Records provided:
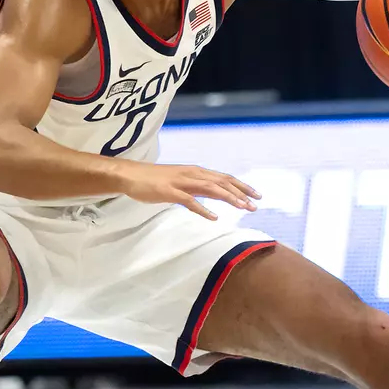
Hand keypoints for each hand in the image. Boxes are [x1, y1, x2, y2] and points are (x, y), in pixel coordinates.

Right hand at [119, 162, 260, 219]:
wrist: (132, 176)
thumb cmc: (155, 180)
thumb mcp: (181, 182)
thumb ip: (197, 188)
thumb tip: (213, 196)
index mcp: (196, 171)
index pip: (224, 178)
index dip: (241, 186)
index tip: (256, 195)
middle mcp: (192, 174)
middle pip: (222, 181)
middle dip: (241, 192)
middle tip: (255, 204)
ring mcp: (181, 182)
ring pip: (211, 188)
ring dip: (228, 198)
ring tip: (242, 208)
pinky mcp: (170, 191)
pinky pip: (190, 201)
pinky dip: (203, 209)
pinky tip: (214, 217)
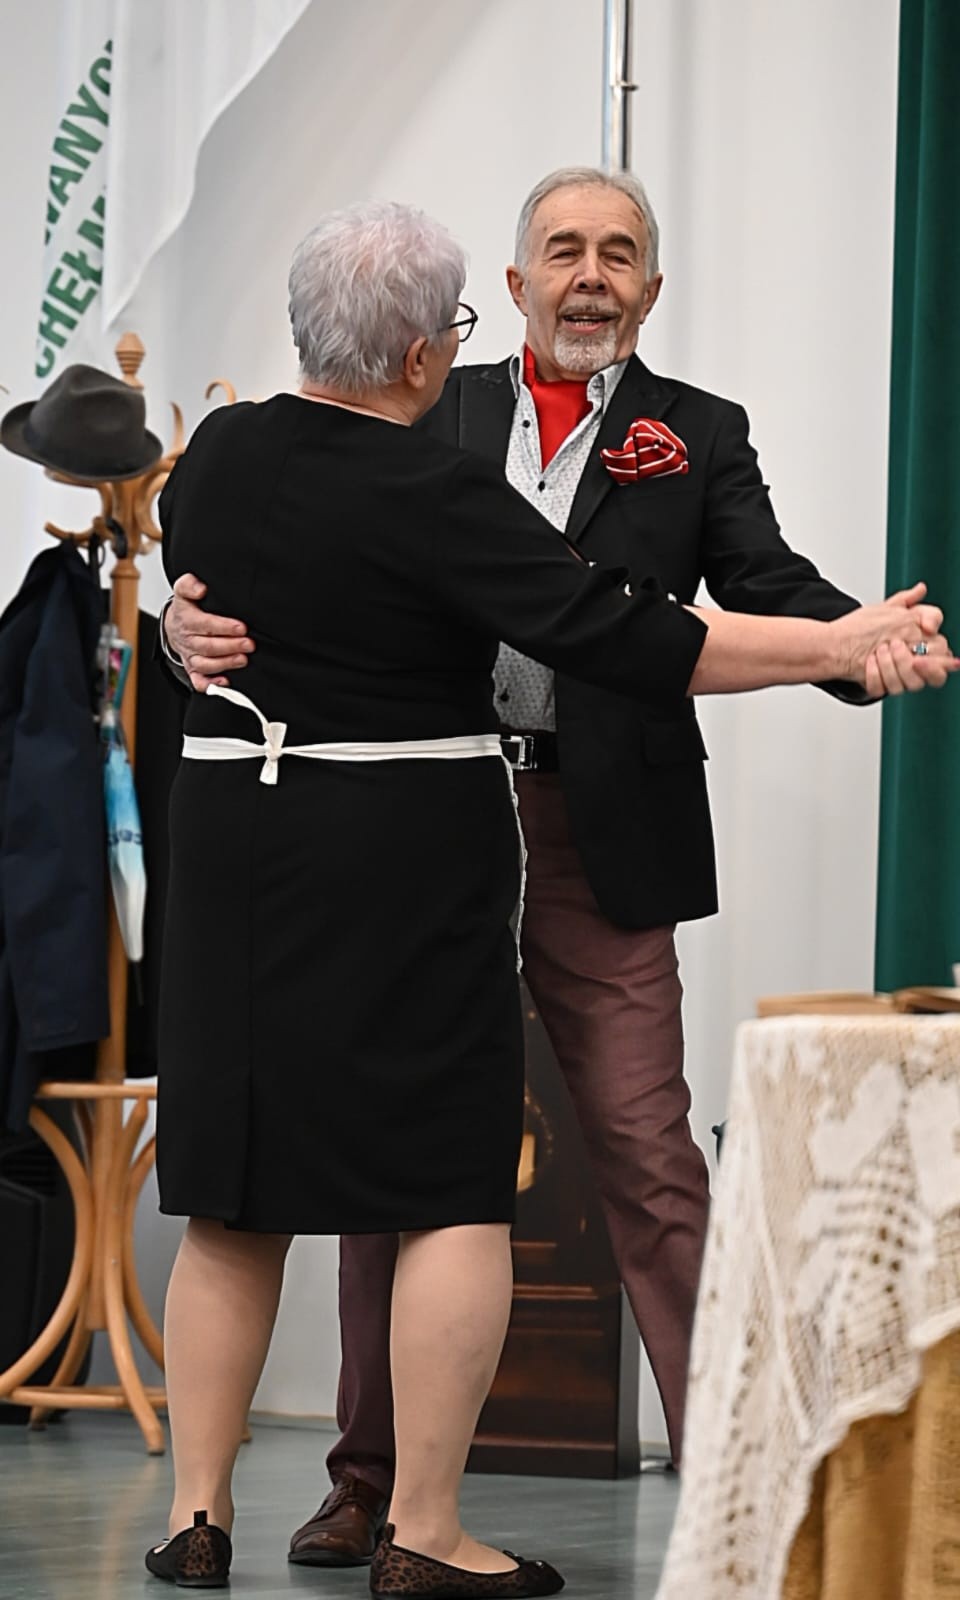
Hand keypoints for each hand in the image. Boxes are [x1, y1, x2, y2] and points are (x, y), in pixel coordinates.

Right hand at [165, 573, 253, 691]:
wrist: (174, 625)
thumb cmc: (186, 608)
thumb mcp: (184, 591)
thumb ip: (189, 584)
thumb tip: (200, 588)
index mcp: (186, 619)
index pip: (204, 624)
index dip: (223, 627)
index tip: (241, 627)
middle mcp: (187, 639)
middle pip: (207, 646)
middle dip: (230, 646)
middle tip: (249, 644)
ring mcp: (189, 656)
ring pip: (205, 664)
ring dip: (225, 663)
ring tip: (243, 659)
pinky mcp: (192, 669)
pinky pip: (198, 680)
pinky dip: (210, 684)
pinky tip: (224, 682)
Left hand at [830, 582, 957, 690]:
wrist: (836, 641)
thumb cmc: (862, 626)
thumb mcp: (889, 608)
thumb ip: (909, 600)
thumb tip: (921, 589)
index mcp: (923, 648)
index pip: (945, 661)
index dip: (938, 662)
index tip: (920, 655)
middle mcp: (913, 666)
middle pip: (933, 678)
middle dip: (911, 662)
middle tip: (894, 646)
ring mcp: (897, 678)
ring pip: (910, 684)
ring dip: (890, 665)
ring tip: (878, 650)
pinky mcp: (880, 686)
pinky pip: (883, 688)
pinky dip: (874, 674)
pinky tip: (867, 662)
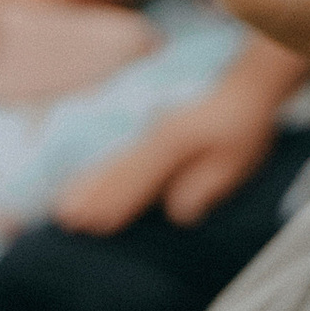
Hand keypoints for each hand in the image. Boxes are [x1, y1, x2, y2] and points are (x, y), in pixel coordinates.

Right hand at [53, 85, 282, 235]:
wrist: (245, 86)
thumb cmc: (243, 125)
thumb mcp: (235, 160)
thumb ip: (205, 185)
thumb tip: (178, 212)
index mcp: (172, 145)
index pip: (137, 181)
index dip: (115, 204)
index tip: (92, 224)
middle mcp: (154, 136)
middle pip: (116, 169)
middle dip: (89, 195)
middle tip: (64, 218)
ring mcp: (150, 129)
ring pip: (113, 160)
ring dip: (87, 182)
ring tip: (65, 202)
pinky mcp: (151, 129)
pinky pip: (119, 152)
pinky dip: (100, 168)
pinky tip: (88, 178)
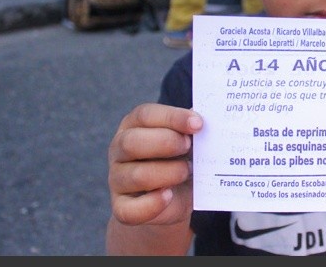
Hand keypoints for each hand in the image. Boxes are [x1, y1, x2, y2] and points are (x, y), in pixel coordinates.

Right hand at [108, 103, 201, 226]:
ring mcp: (117, 179)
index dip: (172, 118)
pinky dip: (153, 204)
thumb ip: (192, 130)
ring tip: (187, 172)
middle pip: (132, 142)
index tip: (198, 124)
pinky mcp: (121, 207)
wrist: (174, 197)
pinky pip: (130, 210)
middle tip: (189, 147)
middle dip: (167, 143)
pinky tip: (169, 195)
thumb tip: (208, 119)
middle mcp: (120, 150)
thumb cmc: (180, 159)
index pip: (146, 115)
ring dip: (168, 173)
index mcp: (134, 125)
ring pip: (137, 175)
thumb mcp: (187, 141)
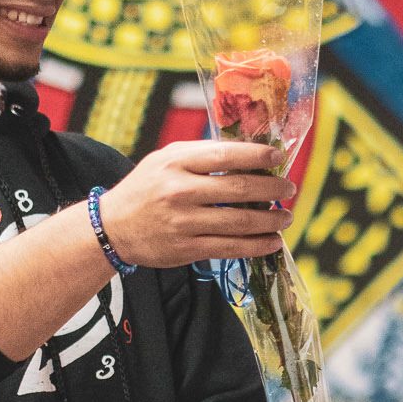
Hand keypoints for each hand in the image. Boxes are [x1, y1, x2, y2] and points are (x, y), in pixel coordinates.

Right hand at [99, 140, 294, 270]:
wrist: (113, 226)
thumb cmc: (147, 187)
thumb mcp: (166, 159)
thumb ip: (202, 154)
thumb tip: (249, 153)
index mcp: (176, 162)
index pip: (226, 155)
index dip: (258, 156)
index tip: (278, 158)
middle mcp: (180, 191)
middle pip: (240, 189)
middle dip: (272, 189)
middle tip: (289, 188)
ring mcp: (184, 222)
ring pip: (239, 222)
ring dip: (270, 220)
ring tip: (286, 217)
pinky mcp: (187, 249)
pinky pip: (230, 248)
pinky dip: (256, 246)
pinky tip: (272, 242)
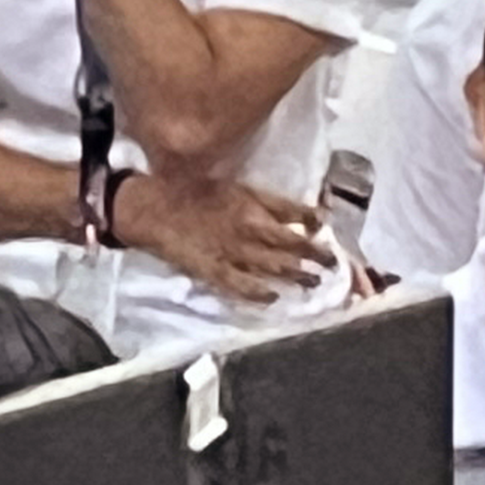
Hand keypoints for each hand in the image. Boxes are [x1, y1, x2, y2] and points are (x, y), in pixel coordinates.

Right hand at [110, 164, 332, 303]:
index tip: (325, 231)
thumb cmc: (193, 190)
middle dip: (315, 256)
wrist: (153, 208)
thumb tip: (305, 214)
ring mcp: (233, 253)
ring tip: (313, 282)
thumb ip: (270, 202)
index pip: (296, 216)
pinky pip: (242, 287)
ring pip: (274, 268)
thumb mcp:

Task: The records above must be output exactly, except for their pictures.

Reply:
Hand keypoints for each hand in the image. Boxes are [x1, y1, x2, y2] and points are (x, y), in pixel coordinates.

Right hand at [119, 162, 260, 219]:
wrist: (132, 176)
thumb cmc: (155, 180)
thumb mcp: (181, 182)
thumb ip: (197, 188)
thumb tip: (213, 196)
index mcp: (196, 171)
index pip: (224, 178)
index dip: (241, 186)
index tip: (256, 195)
middle mcp: (192, 174)
middle pip: (222, 181)
middle dip: (241, 192)
middle tip: (255, 204)
ring mcp: (181, 182)
ring pip: (211, 188)
ring dip: (228, 198)
ring tip: (242, 208)
pinky mcp: (170, 191)
pinky pip: (190, 201)
pinky dip: (203, 209)
pinky tip: (214, 217)
Hand keypoints for each hand in the image. Boxes are [x1, y1, x2, y2] and points are (x, y), in pixel coordinates.

Right hand at [165, 573, 253, 691]:
wrist: (174, 625)
thumb cmc: (186, 608)
thumb mcp: (184, 591)
thumb ip: (189, 584)
thumb tip: (200, 588)
index mcp: (186, 619)
index pip: (204, 624)
index dip: (223, 627)
index tip: (241, 627)
middle mcp: (187, 639)
middle pip: (207, 646)
middle dip: (230, 646)
middle tip: (249, 644)
ring mcp: (189, 656)
ring pip: (205, 664)
ring dip: (225, 663)
ring tip: (243, 659)
pinky mcp: (192, 669)
pinky pip: (198, 680)
pinky dip: (210, 684)
pinky tip: (224, 682)
Left hand at [830, 582, 957, 690]:
wrist: (836, 641)
thumb cmc: (862, 626)
thumb mcp: (889, 608)
thumb ip: (909, 600)
thumb tip: (921, 589)
index mcp: (923, 648)
index pip: (945, 661)
index dip: (938, 662)
index tip: (920, 655)
middle mcp: (913, 666)
middle pip: (933, 678)
middle dip: (911, 662)
middle tip: (894, 646)
ring mcp: (897, 678)
ring pip: (910, 684)
ring dip: (890, 665)
ring tip: (878, 650)
pinky mcp: (880, 686)
pinky pip: (883, 688)
pinky dip: (874, 674)
pinky tip: (867, 662)
Hand keypoints for each hand in the image. Boxes are [x1, y1, x2, y2] and points are (x, y), in pixel coordinates.

Right hand at [53, 85, 282, 235]:
wrist: (245, 86)
thumb cmc: (243, 125)
thumb mcp: (235, 160)
thumb ip: (205, 185)
thumb tip: (178, 212)
index mcp: (172, 145)
index pip: (137, 181)
index dip: (115, 204)
index tip: (92, 224)
middle mcp: (154, 136)
middle pip: (116, 169)
middle dip: (89, 195)
middle tip: (64, 218)
ring mcp: (150, 129)
ring pip: (113, 160)
ring dip: (87, 182)
ring tip: (65, 202)
pinky mcp: (151, 129)
pinky pip: (119, 152)
pinky dip: (100, 168)
pinky tip: (88, 178)
Hand keypoints for each hand in the image. Boxes are [x1, y1, x2, y2] and points are (x, y), in pixel coordinates.

Right hand at [108, 103, 201, 226]:
ring mcp: (117, 179)
index dip: (172, 118)
pinky dip: (153, 204)
thumb ip: (192, 130)
ring tip: (187, 172)
middle pip: (132, 142)
index tip: (198, 124)
pinky mcp: (121, 207)
wrist: (174, 197)
pinky pip: (130, 210)
middle tip: (189, 147)
middle dip: (167, 143)
pinky tip: (169, 195)
thumb tip: (208, 119)
middle mcp: (120, 150)
thumb cmc: (180, 159)
index pip: (146, 115)
ring dip: (168, 173)
index mcp: (134, 125)
ring pip: (137, 175)
thumb mcp: (187, 141)
Hand keypoints for each hand in the image. Boxes are [x1, y1, x2, y2] and points are (x, y), in pixel coordinates.

Right hand at [99, 140, 294, 270]:
wrist: (113, 226)
thumb cmc: (147, 187)
thumb mcp: (166, 159)
thumb ip: (202, 154)
thumb tip: (249, 153)
index mcp: (176, 162)
index pip: (226, 155)
index dip: (258, 156)
index tip: (278, 158)
middle mcp: (180, 191)
middle pip: (240, 189)
middle dip: (272, 189)
middle tip: (289, 188)
ring mcp: (184, 222)
ring pip: (239, 222)
ring dip: (270, 220)
ring tip: (286, 217)
pinky mcp: (187, 249)
pinky pip: (230, 248)
pinky dip: (256, 246)
pinky tip: (272, 242)
Hand keypoints for each hand in the image. Boxes are [x1, y1, x2, y2] and points are (x, y), in pixel coordinates.

Right hand at [110, 164, 332, 303]:
index tip: (325, 231)
thumb cmc: (193, 190)
middle dip: (315, 256)
wrist: (153, 208)
thumb tip: (305, 214)
ring mcp: (233, 253)
ring tip: (313, 282)
thumb ip: (270, 202)
index pip: (296, 216)
pinky pip: (242, 287)
ring pip: (274, 268)
thumb mcp:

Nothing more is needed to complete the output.